- Jacques Duhamel
- Vice-president: Joseph Fontanet
- Founded: 1969
- Dissolved: 1976
- Split from: Democratic Centre
- Merged into: Centre of Social Democrats
- Ideology: Christian democracy Centrism
- Political position: Centre-right

= Centre Democracy and Progress =

Centre Democracy and Progress (Centre démocratie et progrès, CDP) was a centrist and Christian democratic political party in France. The party was founded in 1969 by centrists from the Democratic Centre (CD) who supported Gaullist Georges Pompidou in the 1969 presidential election, and joined the coalition of the cabinet of Prime Minister Jacques Chaban-Delmas.
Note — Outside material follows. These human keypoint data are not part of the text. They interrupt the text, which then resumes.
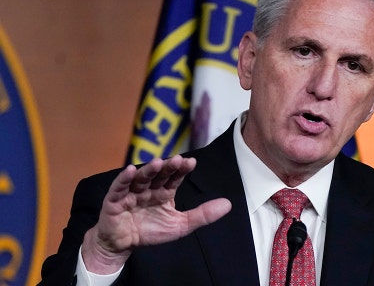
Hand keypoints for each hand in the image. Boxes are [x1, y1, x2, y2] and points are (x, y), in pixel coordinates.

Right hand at [81, 155, 231, 273]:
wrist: (123, 245)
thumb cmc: (150, 231)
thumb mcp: (181, 225)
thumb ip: (203, 214)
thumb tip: (228, 204)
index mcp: (164, 191)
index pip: (174, 177)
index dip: (181, 169)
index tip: (191, 162)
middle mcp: (148, 188)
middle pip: (158, 174)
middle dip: (167, 166)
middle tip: (177, 159)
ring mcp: (131, 193)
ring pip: (140, 178)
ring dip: (148, 170)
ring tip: (157, 163)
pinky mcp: (114, 200)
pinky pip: (119, 188)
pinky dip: (123, 179)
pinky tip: (130, 170)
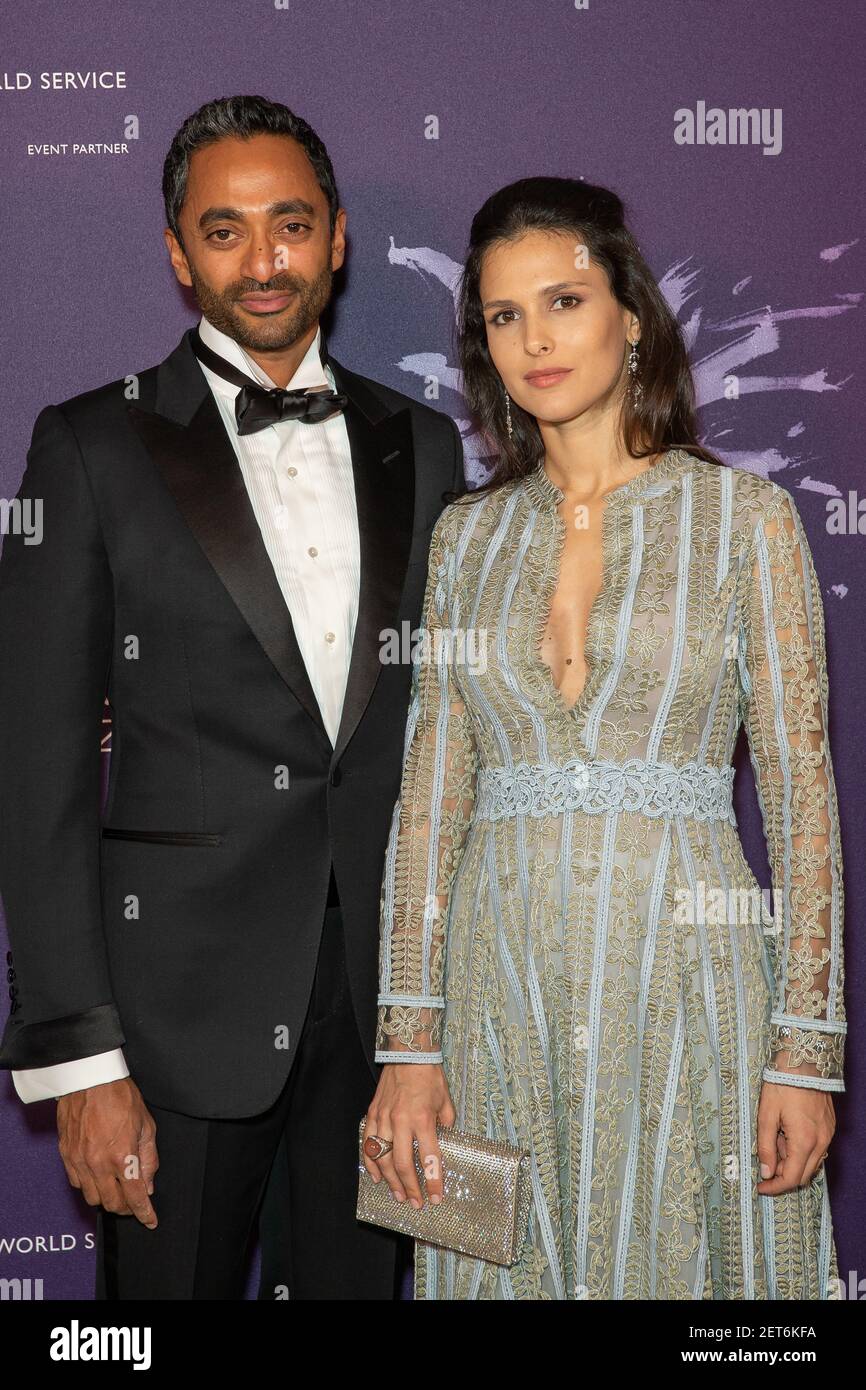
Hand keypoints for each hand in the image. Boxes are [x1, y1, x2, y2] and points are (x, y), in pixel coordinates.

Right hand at [56, 1077, 158, 1226]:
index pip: (134, 1197)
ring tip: (116, 1188)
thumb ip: (149, 1158)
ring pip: (92, 1198)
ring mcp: (79, 1161)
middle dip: (127, 1207)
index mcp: (122, 1155)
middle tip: (134, 1201)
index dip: (144, 1213)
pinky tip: (98, 1176)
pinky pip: (77, 1183)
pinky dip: (89, 1186)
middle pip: (112, 1203)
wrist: (89, 1078)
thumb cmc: (120, 1096)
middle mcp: (99, 1163)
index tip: (150, 1220)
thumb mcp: (146, 1125)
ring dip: (107, 1198)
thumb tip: (148, 1184)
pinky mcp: (66, 1155)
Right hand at [362, 1060, 455, 1208]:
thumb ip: (445, 1125)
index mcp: (423, 1119)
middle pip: (403, 1164)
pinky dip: (371, 1162)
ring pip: (383, 1158)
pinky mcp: (373, 1114)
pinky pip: (368, 1143)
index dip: (433, 1182)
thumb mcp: (446, 1101)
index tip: (435, 1198)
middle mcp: (401, 1121)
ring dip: (390, 1180)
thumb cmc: (429, 1076)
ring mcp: (384, 1118)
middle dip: (410, 1188)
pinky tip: (376, 1176)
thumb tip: (443, 1142)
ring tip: (398, 1195)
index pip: (429, 1158)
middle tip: (415, 1204)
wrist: (407, 1053)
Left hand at [756, 1082, 834, 1195]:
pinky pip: (816, 1149)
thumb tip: (766, 1172)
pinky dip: (801, 1151)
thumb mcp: (766, 1116)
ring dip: (792, 1162)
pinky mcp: (829, 1127)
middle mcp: (821, 1142)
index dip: (774, 1187)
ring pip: (811, 1163)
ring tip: (774, 1142)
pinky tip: (786, 1136)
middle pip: (803, 1175)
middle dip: (782, 1176)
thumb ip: (765, 1147)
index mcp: (804, 1142)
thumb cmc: (782, 1086)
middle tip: (764, 1165)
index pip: (791, 1178)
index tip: (761, 1187)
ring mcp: (828, 1135)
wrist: (803, 1062)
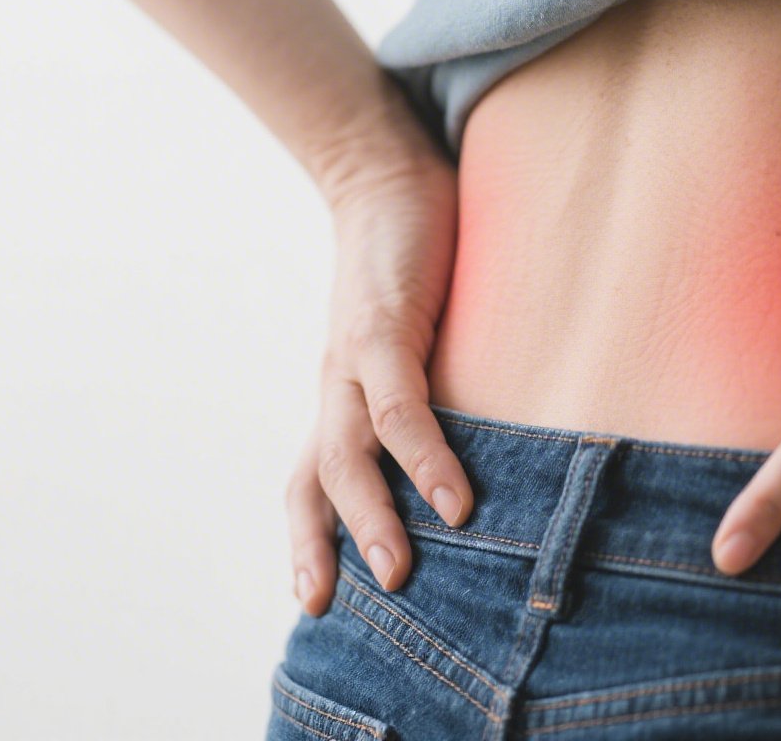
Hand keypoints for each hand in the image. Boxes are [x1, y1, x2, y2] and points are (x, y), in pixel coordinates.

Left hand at [285, 134, 470, 614]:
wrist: (387, 173)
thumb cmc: (412, 258)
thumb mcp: (415, 331)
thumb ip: (426, 377)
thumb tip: (472, 427)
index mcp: (344, 387)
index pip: (310, 476)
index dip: (308, 537)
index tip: (314, 601)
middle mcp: (339, 380)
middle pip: (317, 477)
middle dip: (331, 543)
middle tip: (354, 607)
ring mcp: (356, 353)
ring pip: (349, 452)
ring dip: (372, 515)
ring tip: (402, 572)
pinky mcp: (385, 322)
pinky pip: (400, 402)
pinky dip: (425, 454)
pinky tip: (456, 496)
Its goal was to influence governmental policy in a pro-European, liberal and reformist direction. It supported the program of Chaban-Delmas for the advent of a "New Society", in which the relations between social forces would be based on dialogue, and in which there would be less control of society by the state. The CDP supported the unsuccessful presidential candidacy of Chaban-Delmas in the 1974 presidential election.

In the 1973 legislative election, the CDP won 23 seats.

In May 1976, CDP merged with the CD to form the Centre of Social Democrats (CDS), which in 1978 joined the Union for French Democracy (UDF).